§ **EXERCISE DIRECTIONS**
Below, reproduce everything from the row containing "What is the minimum value shown in the chart?" down to the row containing "Best case, Worste case, Base case", including both of those rows.

§ **DATA EXTRACT**
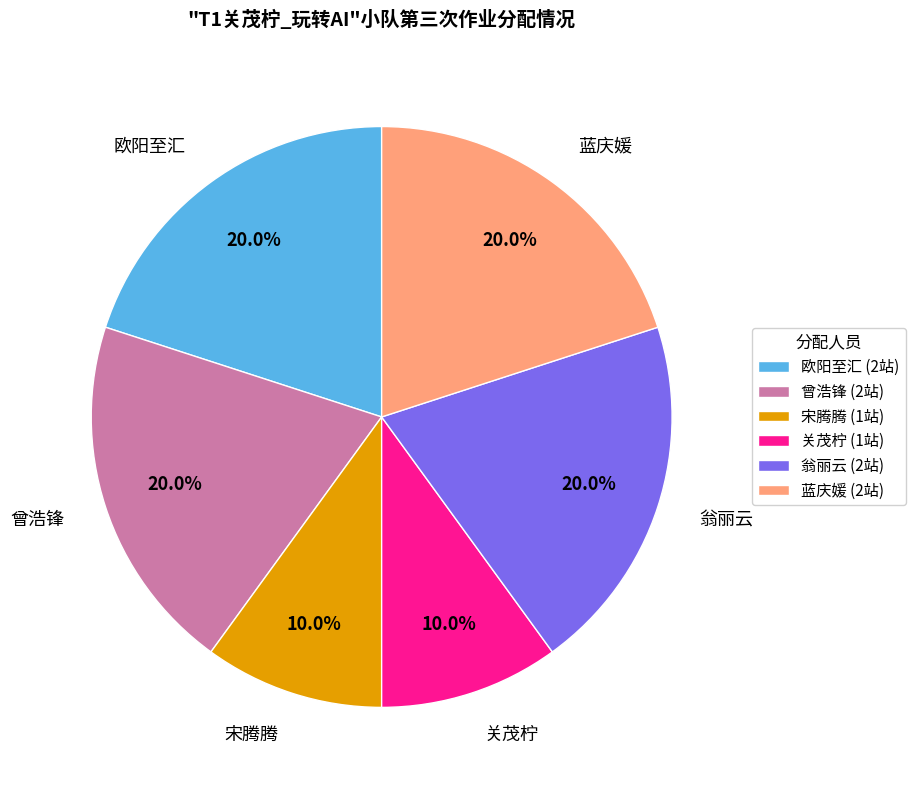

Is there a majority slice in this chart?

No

==

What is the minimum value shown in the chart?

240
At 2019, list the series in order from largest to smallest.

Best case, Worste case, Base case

§ **ANSWER AREA**
What is the minimum value shown in the chart?

240
At 2019, list the series in order from largest to smallest.

Best case, Worste case, Base case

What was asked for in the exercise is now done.